A ascensão de operações de grocerant (grocery + restaurant), como alternativa para quem deseja refeições de qualidade, porém sem o custo da gorjeta, passa a ser uma realidade cada vez mais importante no mercado americano.
Para a rede The Fresh Market, existem lojas em que essa oferta representa 25% do faturamento total do negócio, enquanto, no Brasil, quem executa muito bem atinge pargos 8%. Para o sucesso do modelo, ele deve estar integrado à estratégia omnichannel dos supermercados, demonstrando que a convergência de canais e a necessidade é o caminho para realmente estar conectado com os consumidores.
Ser omniservice é um caminho a ser considerado na jornada de digitalização dos negócios de alimentação. A interação humana, adicional aos canais digitais, evolui uma boa experiência para uma experiência excelente.
A distribuição estratégica é um pilar estratégico no foodservice, com foco em fracionamento, mix e tecnologia para otimizar a gestão de estoque e logística, pedidos em plataformas e personalização da oferta.
A distribuição é um pilar estratégico do foodservice. Por meio da tecnologia, garante a velocidade e a customização necessárias à nova realidade do mercado.

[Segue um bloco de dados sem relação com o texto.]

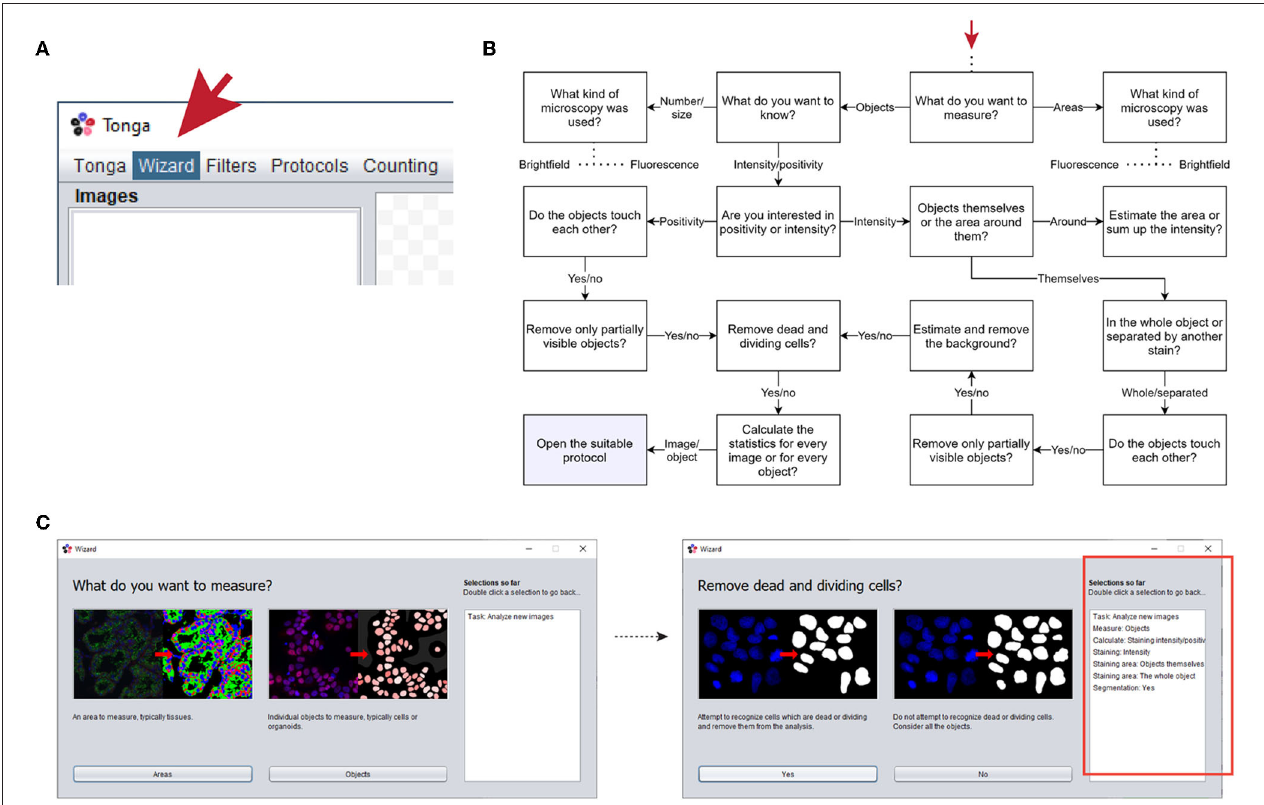
FIGURE 2 | Overview of the wizard feature. (A) Wizard can be found and launched from the menu bar. (B) Example of one branch of the wizard decision tree, starting point indicated by red arrow. (C) Examples of the wizard window helping to select suitable protocol to use. Selections for the analysis made by the user are listed in the box on the right (highlighted with red box in the right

Liderança transformadora: honrando o legado e abraçando o futuro
O principal desafio da indústria é honrar o legado de experiências especiais, enquanto integra a inovação e novas ferramentas.
A cultura de experiência é a verdadeira diferenciação, em que a qualidade básica e a ambientação são o mínimo esperado; a distinção reside na sensação de ser um cliente valorizado.

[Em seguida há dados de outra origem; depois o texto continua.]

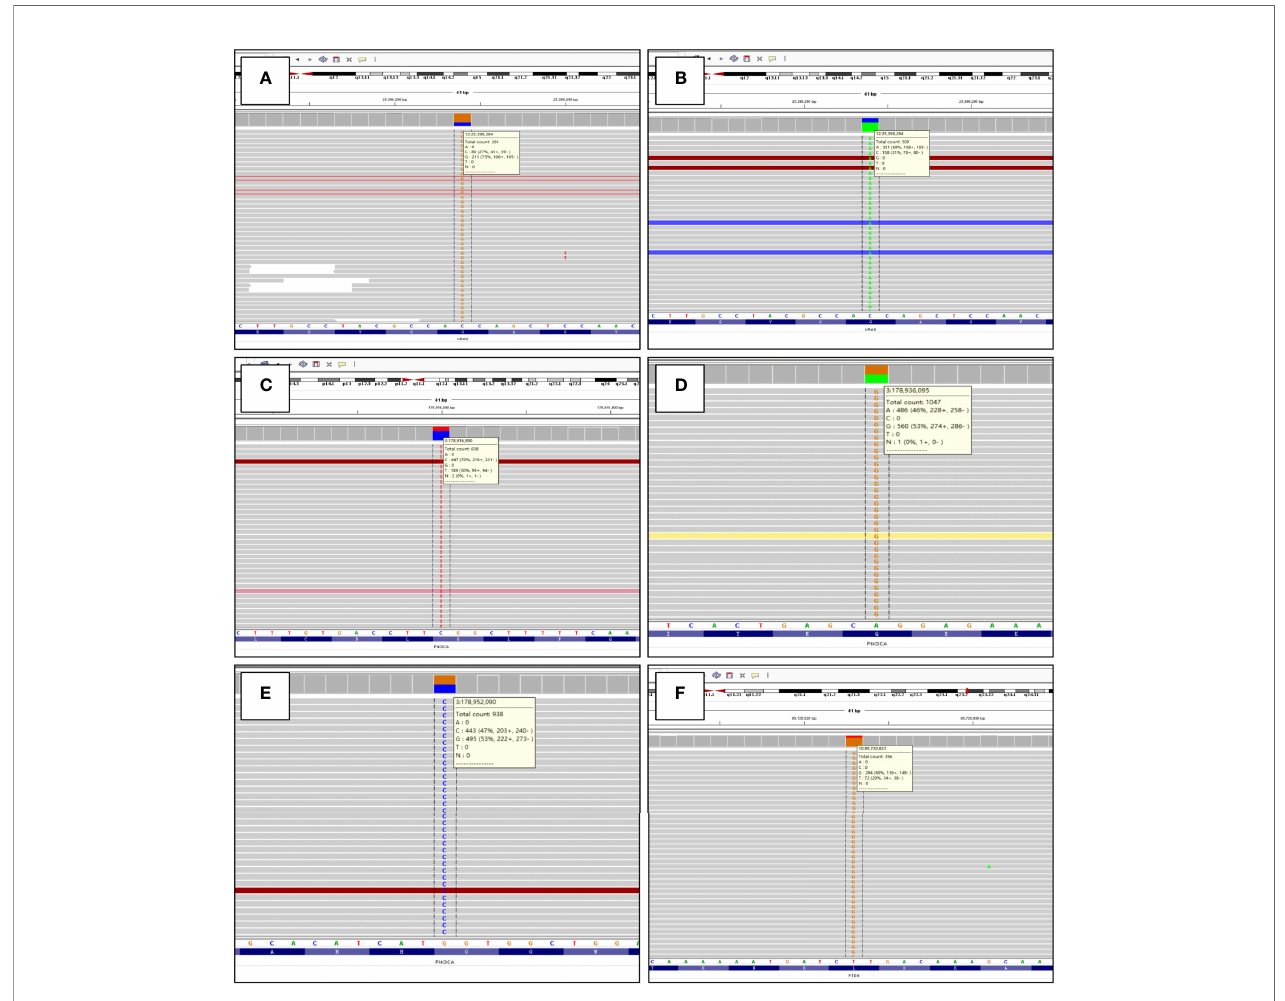
FIGURE 7 | Molecular genetic fi ndings of uterine corpus MLA detected by targeted next-generation sequencing, as shown by the Integrative Genomics Viewer screenshot. (A) KRAS exon2: c.35G>C (p.G12A) (case 1). (B) KRAS exon2: c.35G>T (p.G12V) (case 2). (C) PIK3CA exon1: c.277C>T (p.R93W) (case 2). (D) PIK3CA exon9: c.1637A>G (p.Q546R) (case 3). (E) PIK3CA exon20: c.3145G>C (p.G1049R) (case 4). (F) PTEN exon8: c.974T>G (p.L325R) (case 1).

Liderança não é apenas sobre gerenciar, mas sobre inspirar, inovar, defender e moldar o futuro do foodservice, garantindo que a indústria continue a prosperar e a oferecer experiências memoráveis.
A NRA Show 2025 nos deixou uma mensagem clara: o futuro do foodservice não está apenas na tecnologia mais avançada ou nos sabores mais exóticos, mas na capacidade de integrar esses elementos com uma profunda compreensão do consumidor e um compromisso inabalável com a hospitalidade genuína.
É um convite para que líderes e empreendedores do setor invistam na verdade,na premiunização, na hospitalidade escalável e na Inteligência Artificial, sempre com o foco em construir negócios que não apenas prosperem, mas que também enriqueçam a vida de seus clientes e equipes.
O desafio é grande, mas as oportunidades são ainda maiores para aqueles que souberem equilibrar a inovação com a alma do nosso negócio.
Cristina Souza é CEO da Gouvêa Foodservice.
*Este texto reproduz a opinião do autor e não reflete necessariamente o posicionamento da Mercado&Consumo.